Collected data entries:
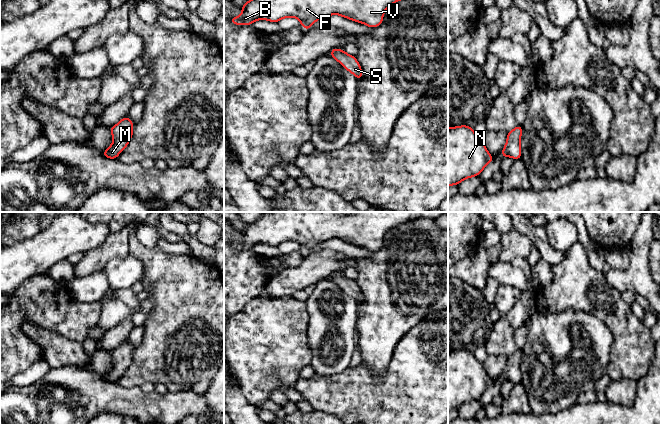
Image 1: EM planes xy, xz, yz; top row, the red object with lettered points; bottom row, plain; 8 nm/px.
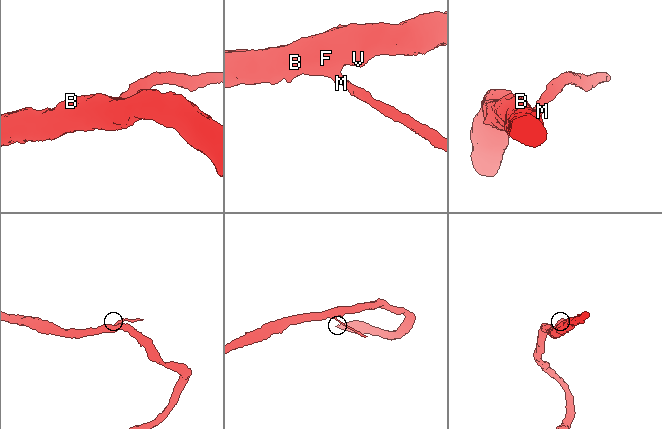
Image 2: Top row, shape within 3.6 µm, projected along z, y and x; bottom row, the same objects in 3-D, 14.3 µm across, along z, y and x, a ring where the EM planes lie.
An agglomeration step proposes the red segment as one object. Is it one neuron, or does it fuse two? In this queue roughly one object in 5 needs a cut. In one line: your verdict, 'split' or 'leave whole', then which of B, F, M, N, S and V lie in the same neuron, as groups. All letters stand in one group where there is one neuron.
leave whole | B F M N S V

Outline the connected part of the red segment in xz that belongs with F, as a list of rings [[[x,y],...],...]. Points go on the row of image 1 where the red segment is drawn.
[[[248,0],[242,7],[242,13],[232,17],[230,22],[235,25],[251,25],[256,20],[268,20],[277,23],[279,20],[293,17],[300,21],[306,30],[319,19],[330,15],[340,15],[367,25],[370,28],[382,24],[384,12],[400,0]]]

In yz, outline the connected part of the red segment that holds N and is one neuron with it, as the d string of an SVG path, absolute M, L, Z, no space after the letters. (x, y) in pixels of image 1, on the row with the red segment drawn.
M448 127L448 187L480 175L493 159L473 128Z

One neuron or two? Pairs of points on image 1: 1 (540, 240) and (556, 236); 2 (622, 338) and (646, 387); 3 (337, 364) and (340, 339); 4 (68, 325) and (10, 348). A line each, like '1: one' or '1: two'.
1: two
2: two
3: one
4: one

_What the task requires_. Nothing but the lines from the one with "In yz, outline" through the final line of the data above should be output, exactly as written.

_Answer to the problem_.
In yz, outline the connected part of the red segment that holds N and is one neuron with it, as the d string of an SVG path, absolute M, L, Z, no space after the letters. (x, y) in pixels of image 1, on the row with the red segment drawn.
M448 127L448 187L480 175L493 159L473 128Z

One neuron or two? Pairs of points on image 1: 1 (540, 240) and (556, 236); 2 (622, 338) and (646, 387); 3 (337, 364) and (340, 339); 4 (68, 325) and (10, 348). A line each, like '1: one' or '1: two'.
1: two
2: two
3: one
4: one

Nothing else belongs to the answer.